**TEXT PROVIDED:**
DataFrame Workloads with Coiled#
Dask and Coiled make it easy to access, manipulate, and transform large tabular datasets in the cloud. Dask DataFrame scales out pandas, and is a natural and modern replacement for Spark.
There are many ways to use Coiled for data analysis and transformation. This page collects a few common patterns and points you to useful documentation and examples.
This page may be helpful for you if …
You want to …
Transform terabytes of Parquet data
Query massive tables with Python
Run Python jobs on a schedule
You’re pained by …
Running out of memory
Spark’s UX making you cry
Slow startup, poor observability
In this post we’ll go through some common workflows, and make a general case for Coiled for tabular data analysis and transformation workloads.
Dask does what pandas does (but bigger and better)
Dask DataFrame does what Pandas does#
Just bigger and better.
Dask DataFrame is composed of many small pandas DataFrames spread across a cluster of machines. This makes it trivial for your team to adopt Dask if your team already uses Python and pandas.
import pandas as pd
orders = pd.read_parquet("orders.parquet")
accounts = pd.read_parquet("accounts.parquet")
df = orders.merge(accounts, on="id")
df.to_parquet("merged.parquet")
Easy and Familiar API ✅
Combines well with other Python code ✅
Kinda slow ❌
Breaks when data gets too big ❌
import dask.dataframe as dd
orders = dd.read_parquet("s3://my-bucket/orders.*.parquet")
accounts = dd.read_parquet("s3://my-bucket/accounts.*.parquet")
df = orders.merge(accounts, on="id")
df.to_parquet("s3://my-bucket/merged.parquet")
Easy and familiar API ✅
Combines well with other Python code ✅
Pretty fast ✅
Scales comfortably from 10 GiB to 10 TiB ✅
To learn more about Dask DataFrame, see Dask DataFrame Documentation or see the Uber-Lyft exploratory analysis example
Alternatively, Coiled supports other stuff too, including …
Performance at Scale#
There are many options today for DataFrame libraries including Spark, Dask, DuckDB, Polars, and others. Dask is robustly fast at scale. When calculating on the popular TPC-H benchmark suite Dask wasn’t always the fastest (especially at small scale, when Polars and DuckDB are really impressive) but it was fastest at large scale (easily beating Spark) and it was the most robustly performant across scales.
For more information, read about TPC-H Benchmarks
Regular Production Jobs#
Q: How do I use Coiled in my CI/CD pipeline for regular production jobs?
A: Because you can use Coiled from anywhere you run Python, Coiled composes naturally with all job schedulers. Just keep using whatever you’re using today.
Other frameworks tie you into a certain job scheduling frameworks (ahem, Databricks) or depend on explicit third-party integrations. That may be what you want, or it may be terrible for your use case. Fortunately, because of Coiled’s Environment Synchronization, you can use Coiled from anywhere that lets you call Python code.
Here are some examples, but the point is that Coiled works from anywhere
from prefect import task, flow
import coiled
@task
def my_job_task(...):
with coiled.Cluster(...) as cluster:
...
See Prefect documentation for more information and different ways to use the projects
from dagster import op
import coiled
@op
def my_regular_job(...):
with coiled.Cluster(...) as cluster:
...

**Stored data entries:**
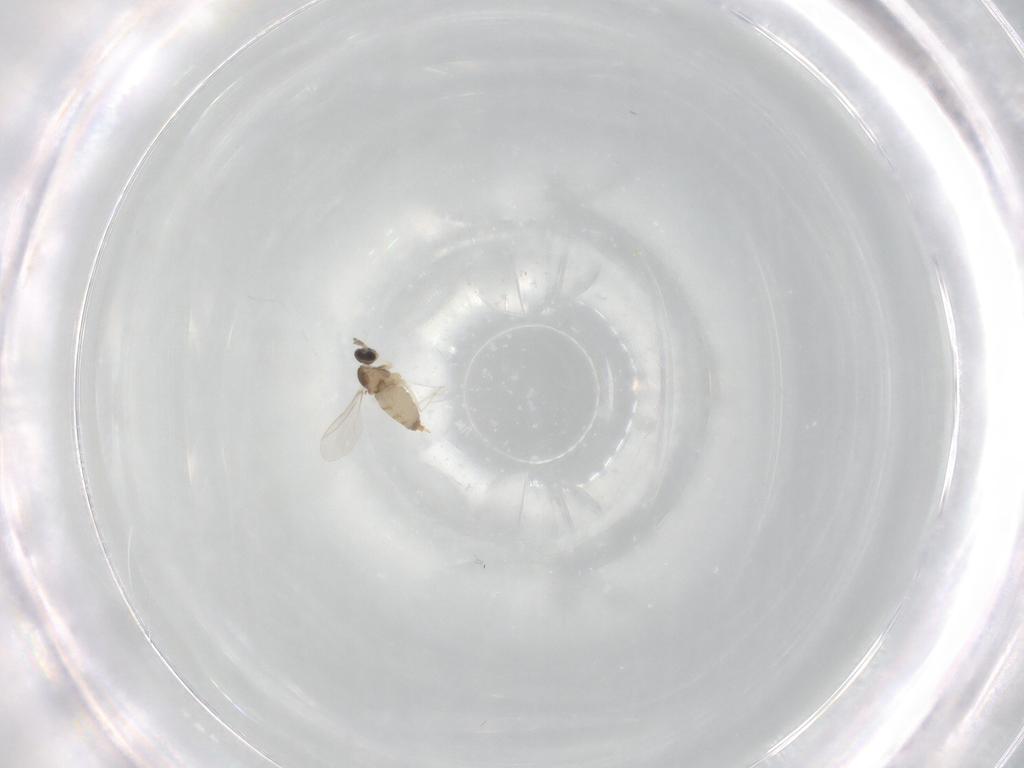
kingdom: Animalia
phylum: Arthropoda
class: Insecta
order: Diptera
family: Cecidomyiidae
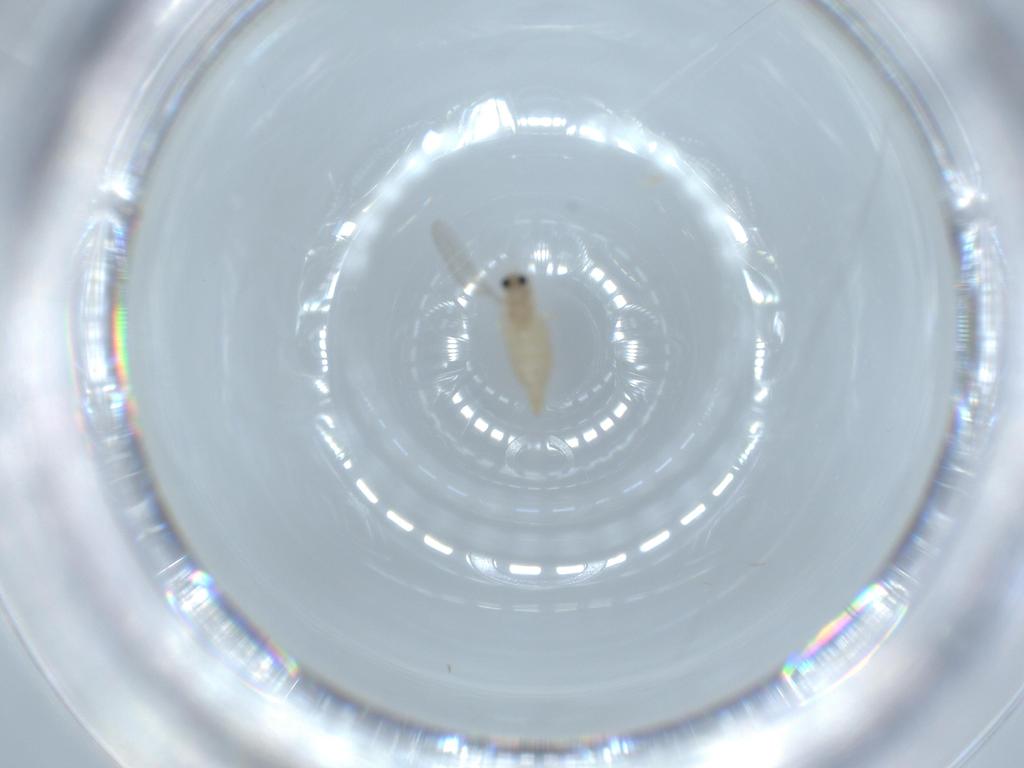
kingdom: Animalia
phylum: Arthropoda
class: Insecta
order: Diptera
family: Cecidomyiidae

**STATED TASK 1:**
In the Coiled DataFrame page, what range of data sizes does Dask DataFrame scale across comfortably?
**STATED TASK 2:**
Carry the Coiled DataFrame page on from its last line.

**REPLY 1:**
From 10 GiB to 10 TiB.

**REPLY 2:**
See Example: Dagster and Coiled for Production for a worked example.
0 * * * * python process.py
# process.py
import coiled, dask
with coiled.Cluster(...) as cluster:
...
For more extensive examples see also
Because Coiled operates as a library you can use it from anywhere. The examples above are not exhaustive. They’re demonstrative that explicit integrations are not necessary.
For a more fully featured example that uses Coiled + Prefect + Delta table, see Example: Easy Scalable Production ETL
Metrics and Observability#
Things break. It’s your job to fix them. We can help.
Jobs fail for all sorts of reasons. Fortunately, Coiled ships with an excellent suite of metrics and observability dashboards that can help you track down failures quickly. Coiled gives you an integrated timeline of your Code, Metrics, and Logs. This combination helps you quickly track down annoying failures and attribute them to hardware or code failures.
Prefer your own logging stack? No worries, we dump logs directly into your normal log store (like AWS Cloudwatch) and tag all resources so your existing systems should continue working just fine.
Data Access#
Because of the rich history of Python and pandas, Dask and Coiled can read data from pretty much anywhere.
import dask.dataframe as dd
df = dd.read_parquet(
path="s3://my-bucket/*.parquet"
)
import dask_snowflake
df = read_snowflake(
query="SELECT * FROM MyTable",
connection_kwargs={...},
)
import dask_deltatable
df = dask_deltatable.read_deltalake(
path="mytable",
datetime="2020-01-01"
)
import dask_bigquery
ddf = dask_bigquery.read_gbq(
table_id="...",
project_id="...",
dataset_id="...",
)
For more information, read Dask DataFrame documentation on loading data
Additionally, because of Coiled’s Environment Synchronization data access credentials are automatically transmitted from wherever you’re calling Coiled (a user’s machine, or a CI job) to the cloud VMs. This means that you don’t need to do anything special for data credentials, beyond what you’re already doing for small-data cases.
Cloud Architecture#
Coiled’s Raw Cloud Architecture offers several advantages over other data transformation / engineering platforms that we’ve seen historically.
Minute-long cluster spin-up times means that users quickly spin things up and spin them down, making things both responsive and cost efficient.
In contrast, EMR and Databricks users experience 5-15 minute spin-up times, which causes a behavior of leaving clusters on and idling all-day, leading to high costs.
Zero architecture to maintain means that the top-engineer who’s managing the cluster can go do more interesting work. Coiled only spins up VMs, and only when you’re actively using them. There are no Kubernetes clusters or node pools or other standing infrastructure to keep healthy.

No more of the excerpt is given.